9 thoughts on “After every writerly milestone, it’s like some kind of mass email goes out, and I almost immediately start associating with people who’re one step ahead of me.

  1. Tracy Canfield

    You know how the Geek Hierarchy places SF writers and authors at the top? I’ve thought about constructing the corresponding SF author hierarchy, where “published” is outranked by “published by a paying market”, which is outranked by “published by a pro market,” which is outranked by “qualified for SFWA”, et cetera. Towards the top there’d be a dashed horizontal line that says “Above this line, people have heard of you”.

    1. R. H. Kanakia

      Haha, but there’s not just one ‘People have heard of you.’ I mean, I oftentimes see writers who I really, really admire (like Eileen Gunn or Ted Chiang) but who have pretty much no public profile. Because we’re so familiar with the genre, we’re pretty aware of the work of even fairly low-level personages.

      1. Tracy Canfield

        Yeah, I chased down James S. Dorr at Worldcon because he wrote a story about toast. Turned out that he had a vague idea who I was, because I used to have a quote from that story on my webpage.

        I keep running into a variant of the status competition. There aren’t many writers – even low-level short-story authors – in the SF circles around here, so instead of people spreading their feathers and displaying their credentials, you get things like “Analog? Are they still around?” and “Analog? Well, I guess you have to start somewhere.” And yet even these dismissals of the unwritten hierarchy are couched in an awareness of it, so they’ll run something like “Brian says you’re a writer. But you haven’t published anything, right … ? But not for pay… ? But nowhere I’ve heard of …? Oh, Analog.”

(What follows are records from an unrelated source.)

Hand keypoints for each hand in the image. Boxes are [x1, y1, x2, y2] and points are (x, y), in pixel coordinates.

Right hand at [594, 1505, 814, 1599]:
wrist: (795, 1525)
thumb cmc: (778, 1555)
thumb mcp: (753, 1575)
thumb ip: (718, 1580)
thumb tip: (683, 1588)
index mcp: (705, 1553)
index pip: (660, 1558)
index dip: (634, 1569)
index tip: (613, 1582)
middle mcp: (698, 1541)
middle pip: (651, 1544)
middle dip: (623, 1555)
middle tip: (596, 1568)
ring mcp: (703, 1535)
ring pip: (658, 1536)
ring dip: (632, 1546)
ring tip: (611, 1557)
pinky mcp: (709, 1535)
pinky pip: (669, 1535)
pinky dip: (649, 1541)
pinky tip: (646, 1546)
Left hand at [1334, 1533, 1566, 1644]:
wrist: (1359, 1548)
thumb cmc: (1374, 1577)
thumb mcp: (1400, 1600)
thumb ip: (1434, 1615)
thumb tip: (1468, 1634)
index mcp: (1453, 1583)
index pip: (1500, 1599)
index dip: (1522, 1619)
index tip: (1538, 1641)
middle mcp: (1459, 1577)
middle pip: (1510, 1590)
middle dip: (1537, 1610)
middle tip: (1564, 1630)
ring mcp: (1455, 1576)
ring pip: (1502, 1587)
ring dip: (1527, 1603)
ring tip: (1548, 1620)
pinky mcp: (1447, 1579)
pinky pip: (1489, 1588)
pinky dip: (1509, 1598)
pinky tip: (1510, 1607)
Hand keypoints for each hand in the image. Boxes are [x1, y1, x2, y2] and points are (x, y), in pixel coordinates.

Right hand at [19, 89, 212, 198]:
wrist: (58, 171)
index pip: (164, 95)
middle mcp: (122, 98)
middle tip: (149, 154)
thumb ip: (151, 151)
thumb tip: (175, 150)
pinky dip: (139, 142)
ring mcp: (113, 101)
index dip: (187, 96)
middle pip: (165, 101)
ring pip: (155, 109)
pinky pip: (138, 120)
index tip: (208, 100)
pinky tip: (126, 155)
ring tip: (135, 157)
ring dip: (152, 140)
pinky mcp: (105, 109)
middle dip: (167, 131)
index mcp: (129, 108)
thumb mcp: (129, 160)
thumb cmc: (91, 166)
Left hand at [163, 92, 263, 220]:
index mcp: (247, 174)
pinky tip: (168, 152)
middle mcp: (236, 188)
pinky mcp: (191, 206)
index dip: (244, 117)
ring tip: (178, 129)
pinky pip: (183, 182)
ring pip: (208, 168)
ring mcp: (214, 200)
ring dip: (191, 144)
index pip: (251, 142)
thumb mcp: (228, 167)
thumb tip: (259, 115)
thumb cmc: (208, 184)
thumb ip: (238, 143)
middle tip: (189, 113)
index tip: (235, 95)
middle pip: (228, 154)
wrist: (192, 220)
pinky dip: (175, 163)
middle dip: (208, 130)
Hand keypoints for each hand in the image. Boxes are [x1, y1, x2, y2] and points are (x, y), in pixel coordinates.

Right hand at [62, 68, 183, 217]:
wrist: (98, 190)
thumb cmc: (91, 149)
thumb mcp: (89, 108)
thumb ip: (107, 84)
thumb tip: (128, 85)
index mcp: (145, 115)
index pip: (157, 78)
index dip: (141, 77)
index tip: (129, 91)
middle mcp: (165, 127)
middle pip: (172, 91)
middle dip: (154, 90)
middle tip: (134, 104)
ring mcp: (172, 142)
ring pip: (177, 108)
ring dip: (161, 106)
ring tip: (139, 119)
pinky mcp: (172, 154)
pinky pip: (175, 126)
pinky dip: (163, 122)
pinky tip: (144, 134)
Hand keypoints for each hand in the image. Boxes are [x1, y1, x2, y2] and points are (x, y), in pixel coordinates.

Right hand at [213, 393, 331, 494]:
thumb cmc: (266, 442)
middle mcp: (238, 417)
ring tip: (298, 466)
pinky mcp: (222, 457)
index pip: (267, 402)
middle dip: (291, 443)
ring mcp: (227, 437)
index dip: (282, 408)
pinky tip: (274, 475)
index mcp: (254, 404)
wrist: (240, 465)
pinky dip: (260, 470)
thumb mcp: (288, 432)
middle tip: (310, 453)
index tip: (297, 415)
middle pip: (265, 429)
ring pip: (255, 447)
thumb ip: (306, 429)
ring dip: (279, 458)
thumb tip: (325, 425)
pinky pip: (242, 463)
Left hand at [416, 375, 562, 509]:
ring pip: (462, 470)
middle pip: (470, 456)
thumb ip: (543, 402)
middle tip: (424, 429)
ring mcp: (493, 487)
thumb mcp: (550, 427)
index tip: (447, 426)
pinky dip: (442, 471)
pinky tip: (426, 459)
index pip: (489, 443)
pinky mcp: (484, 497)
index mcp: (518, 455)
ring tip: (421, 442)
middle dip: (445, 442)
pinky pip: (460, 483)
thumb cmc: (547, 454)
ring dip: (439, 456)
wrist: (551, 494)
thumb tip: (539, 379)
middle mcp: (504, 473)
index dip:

        In contrast, people outside SF will be happy for you and then forget the whole thing. Then they’ll be happy for you all over again when your next story comes out.

        … actually that last is an exaggeration. Some people outside SF will pay you the extravagant compliment which no SF fan ever pays to you, that of reading your story.

        1. R. H. Kanakia

          I thought you lived in the DC area. You don’t encounter that many writers over there? (I always thought that every SF fan _was_ an aspiring author). You should come hang out with us in Baltimore; there’ll be plenty of respect for Analog over there =)

          1. Tracy Canfield

            I moved to Indianapolis a couple of years ago, though I get out to DC a couple of times a year. There’s some other weirdness in the big SF group around here – they organize the local con, and have a reputation for running off newcomers – I think that’s why the comments seem to sum up to “Analog doesn’t count”, which isn’t much of a conversational topic, as opposed to “I don’t like Analog,” which is.

            In fairness, there are some smaller, healthier organizations – the spec-fic book discussion groups, here and in Bloomington, and the local Klingon ship are always a good time. They’re largely writer-free, though.

  2. bradleyheinz

    Sometimes when you mean “Science Fiction” I read the acronym to mean “San Francisco.”

    1. Tracy Canfield

      I should start calling it Sci-Fi.

      Also, I keep forgetting to congratulate you on finding an agent! That’s awesome. Looking forward to seeing the book out.

      1. R. H. Kanakia

        Oh, thanks! Sorry about the groups there not being super cool. Indiana seems like it’s got a lot of writers (or, at least, it’s got a hell of a lot of MFA programs). Maybe integrating into the lit scene is the way to go =) I think that aspiring literary writers are sometimes pretty friendly to genre writers who’ve published (even if their master institutions are not), simply because they like to know people who’ve actually “broken in” and they don’t care that they’ve never heard of the places you’ve published in because, quite frankly, most literary writers have never heard of most of the lit-mags that their compatriots have published in =)

    2. R. H. Kanakia

      Some of the things I said kind of apply to both, though =) Also, whenever people write SF, I always read it as “science fiction.”